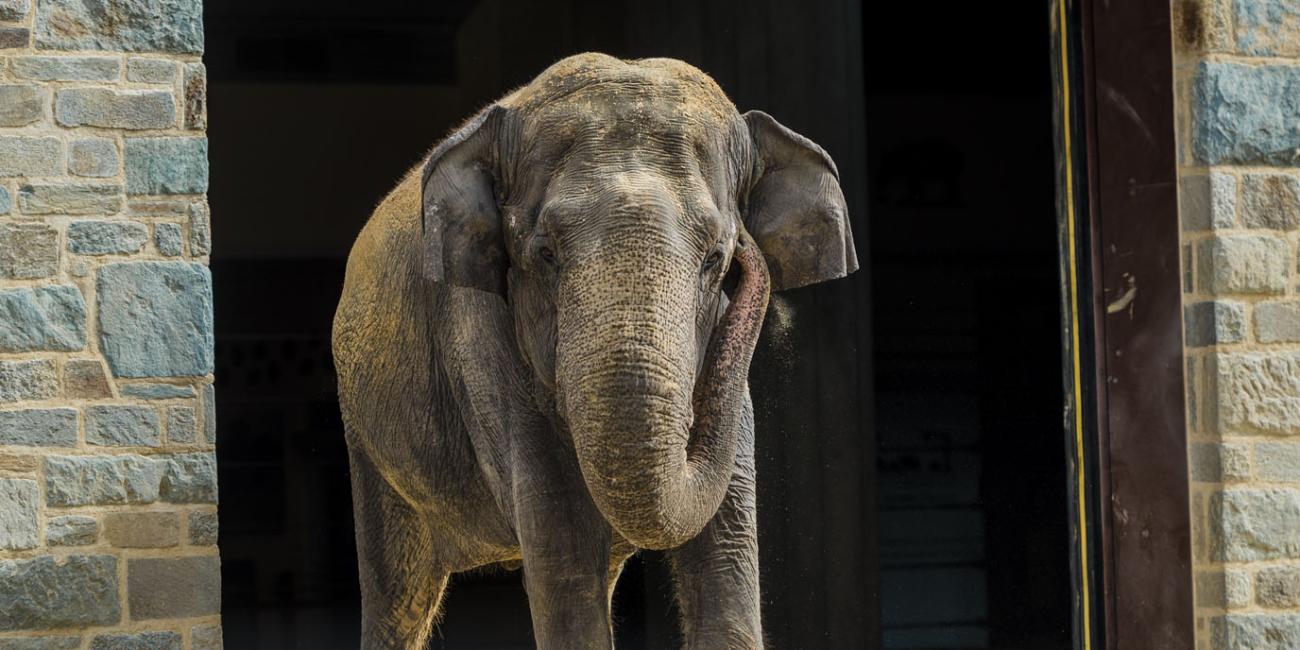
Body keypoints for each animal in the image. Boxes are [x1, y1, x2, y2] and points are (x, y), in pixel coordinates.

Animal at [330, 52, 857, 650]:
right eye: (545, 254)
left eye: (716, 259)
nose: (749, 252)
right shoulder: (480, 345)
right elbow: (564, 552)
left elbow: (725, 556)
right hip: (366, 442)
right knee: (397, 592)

* WHAT YOU ARE ASKED TO DO: Lines containing the word "right": copy every one of them from the records above.

* RESPONSE BOX:
right eye: (545, 254)
right shoulder: (480, 345)
right elbow: (564, 552)
right hip: (366, 442)
right knee: (397, 592)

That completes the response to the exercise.